Exercise directions » Exact transcription of the following records is needed, with every picture dropped.

Dataset entries »
★ ★ ★ ★ ★
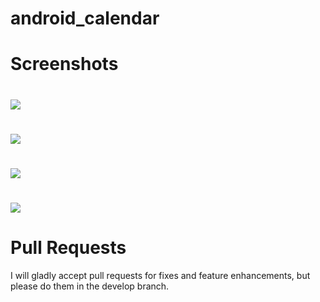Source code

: # android_calendar

Screenshots
===
 ![](https://github.com/wangguoihui/android_calendar/blob/master/res/raw/screenshot_01.png)
===
![](https://github.com/wangguoihui/android_calendar/blob/master/res/raw/screenshot_02.png)
===
![](https://github.com/wangguoihui/android_calendar/blob/master/res/raw/screenshot_03.png)
===
![](https://github.com/wangguoihui/android_calendar/blob/master/res/raw/screenshot_04.png)
===

Pull Requests
===
I will gladly accept pull requests for fixes and feature enhancements, but please do them in the develop branch.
★ ★ ★ ★ ★
Exercise output »
Source code

: # android_calendar

Screenshots
===
 ![](https://github.com/wangguoihui/android_calendar/blob/master/res/raw/screenshot_01.png)
===
![](https://github.com/wangguoihui/android_calendar/blob/master/res/raw/screenshot_02.png)
===
![](https://github.com/wangguoihui/android_calendar/blob/master/res/raw/screenshot_03.png)
===
![](https://github.com/wangguoihui/android_calendar/blob/master/res/raw/screenshot_04.png)
===

Pull Requests
===
I will gladly accept pull requests for fixes and feature enhancements, but please do them in the develop branch.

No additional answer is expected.